Tạp chí Khoa học Ngôn ngữ và Văn hóa ISSN 2525-2674 Tập 8, số 1, 2024
10
CULTURAL METAPHORS IN AMERICAN ENGLISH
AND VIETNAMESE SHOP SIGNS
Pham Ngoc Truong Linh
VNU Ho Chi Minh City University of Social Sciences and Humanities
truonglinhpham101@gmail.com
(Received: 15/12/2023; Revised: 31/01/2024; Accepted: 22/02/2024)
Abstract: Shop signs play an important role in the time of global trade and tourism. Previous
studies have reached general conclusions about the characteristics, expressions, and functions
of shop sign language. This study aims to explore the cultural, pragmatic, and social concepts
encoded in shop sign language through cultural metaphors. The data was collected and
observed from American and Vietnamese contexts respectively. The cultural
conceptualizations embedded in the linguistic expressions are discovered by metadiscourse
analysis and then generalized in the form of cognitive (metonymy) models that underpin the
understanding of the cultural metaphors. The results show significant differences between
the two speech communities in cultural metaphors related to customers, business scale,
business identity, product origin, relationship, and quality. The study contributes specific
theoretical and practical insights into English and Vietnamese shop signs from the
perspective of cultural cognition, thus providing a base for analyzing coding phenomena at
the level of cultural conceptualization contact and intercultural pragmatics.

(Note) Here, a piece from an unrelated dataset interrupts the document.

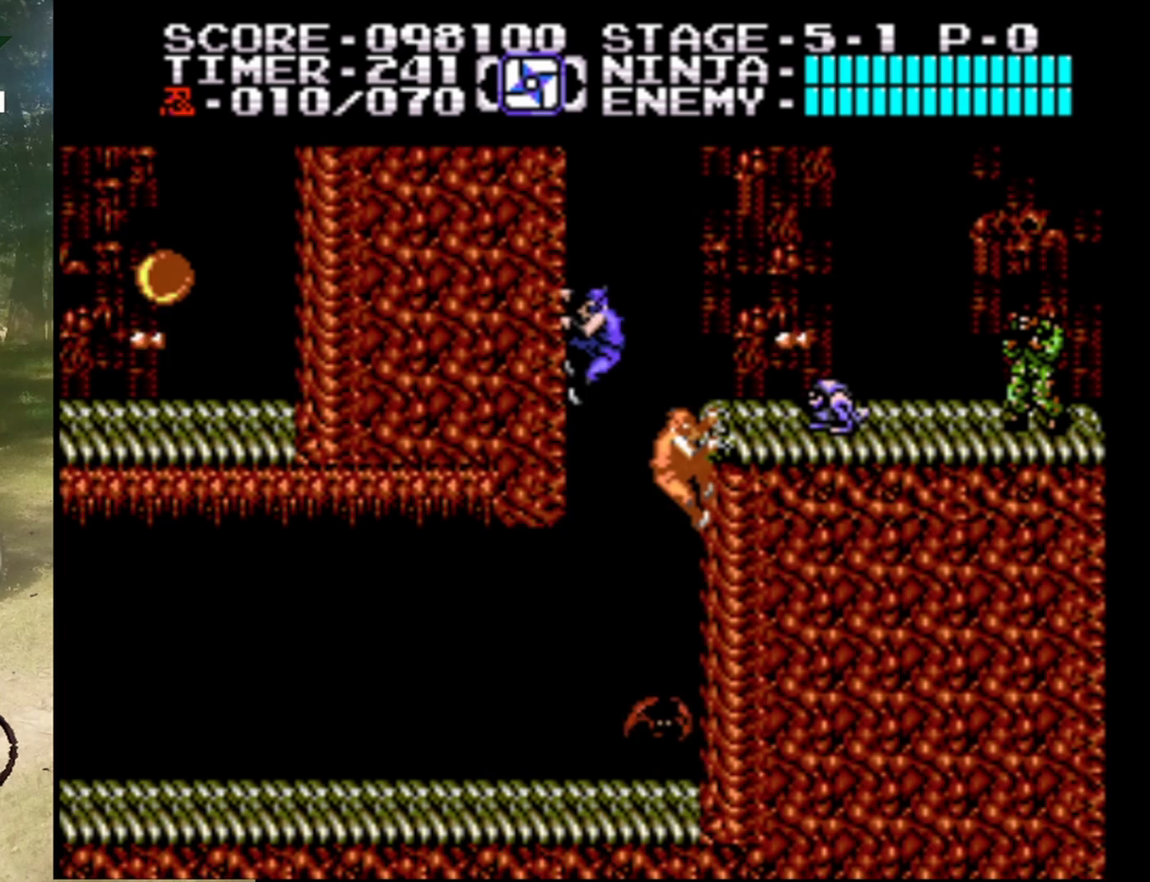
{"buttons": ["DPAD_RIGHT"], "events": [[33, "A", "down"], [467, "A", "up"]]}
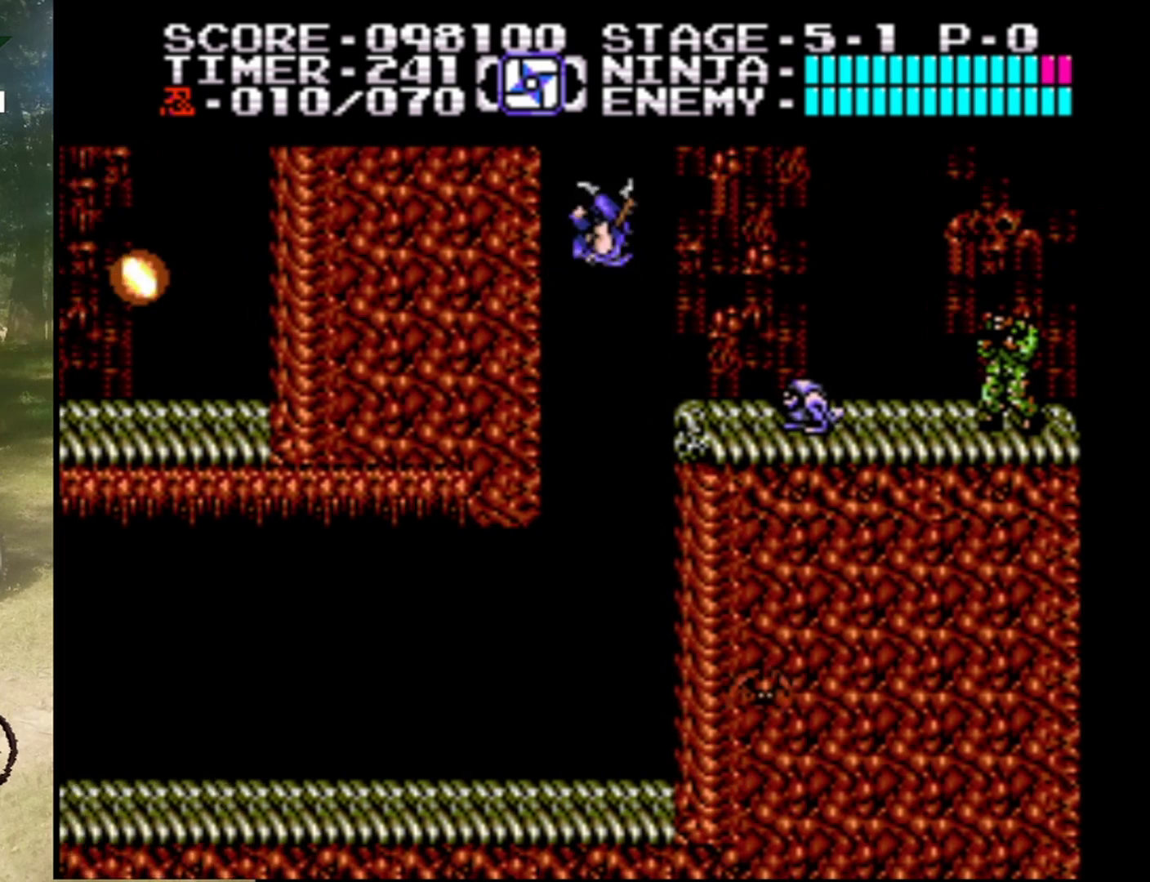
{"buttons": ["DPAD_RIGHT"], "events": [[300, "A", "down"], [467, "A", "up"]]}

Keywords: Cultural cognition, cultural conceptualization, cultural metaphor, American
English-Vietnamese contrastive analysis, shop sign
1. Introduction
In the process of globalization, there has been an increasing number of international
visitors in Vietnam's tourist areas and commercial centers. The shop sign language has always
been subject to cultural contact with constant changes in code switching or code mixing to allow
for the accessibility of different speech communities around the world. Many studies on shop
signs from the perspective of social linguistics and contact linguistics rely on these aspects to
assess the level of indigenous cultural preservation and the degree of cultural integration in a
geographic area (e.g. Akindele, 2011; Thongtong, 2016; Zimny, 2017; Phan & Starks, 2019).
However, cultural contact in shop sign language should not only lie in the semiotics but
also in the interaction and reconstruction of cultural conceptualizations that take place in speech
communities’ perception. This type of interaction belongs to what cultural linguistics calls
“cultural cognition,” a form of systematically interactive cognition between individuals and the
community that underpins understanding of linguistic characteristics as experiences to be shared,
applied, and reconstructed.
When it comes to studying language from the cognitive approach, the conceptual analysis
of metaphorical models cannot be ignored. Metaphors from the perspective of cultural linguistics
are called “cultural metaphors.” They are derived from and based on traditional metaphors and
conceptual metaphors while having their own approaches and methods of analysis towards the
dialectical relationship between the components and the whole cognition of a speech community.